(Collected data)
....................
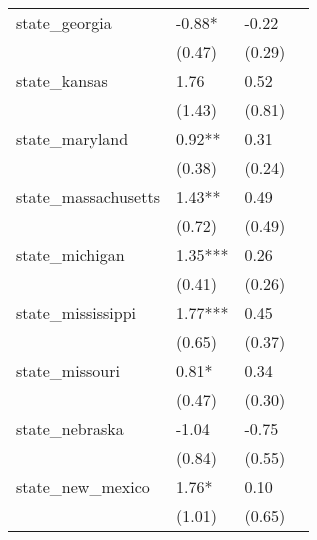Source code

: \begin{table}
\begin{center}
\begin{tabular}{llll}
    state\_georgia                                 & -0.88*                 & -0.22        &                \\
                                                   & (0.47)                 & (0.29)       &                \\
    state\_kansas                                  & 1.76                   & 0.52         &                \\
                                                   & (1.43)                 & (0.81)       &                \\
    state\_maryland                                & 0.92**                 & 0.31         &                \\
                                                   & (0.38)                 & (0.24)       &                \\
    state\_massachusetts                           & 1.43**                 & 0.49         &                \\
                                                   & (0.72)                 & (0.49)       &                \\
    state\_michigan                                & 1.35***                & 0.26         &                \\
                                                   & (0.41)                 & (0.26)       &                \\
    state\_mississippi                             & 1.77***                & 0.45         &                \\
                                                   & (0.65)                 & (0.37)       &                \\
    state\_missouri                                & 0.81*                  & 0.34         &                \\
                                                   & (0.47)                 & (0.30)       &                \\
    state\_nebraska                                & -1.04                  & -0.75        &                \\
                                                   & (0.84)                 & (0.55)       &                \\
    state\_new\_mexico                             & 1.76*                  & 0.10         &                \\
                                                   & (1.01)                 & (0.65)       &                \\

\end{tabular}
\end{center}
\end{table}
....................
* TASK ITEM: Copy all lines from the entries that contain the word "state".

* RESPONSE TO THIS EXERCISE:
    state\_georgia                                 & -0.88*                 & -0.22        &                \\
    state\_kansas                                  & 1.76                   & 0.52         &                \\
    state\_maryland                                & 0.92**                 & 0.31         &                \\
    state\_massachusetts                           & 1.43**                 & 0.49         &                \\
    state\_michigan                                & 1.35***                & 0.26         &                \\
    state\_mississippi                             & 1.77***                & 0.45         &                \\
    state\_missouri                                & 0.81*                  & 0.34         &                \\
    state\_nebraska                                & -1.04                  & -0.75        &                \\
    state\_new\_mexico                             & 1.76*                  & 0.10         &                \\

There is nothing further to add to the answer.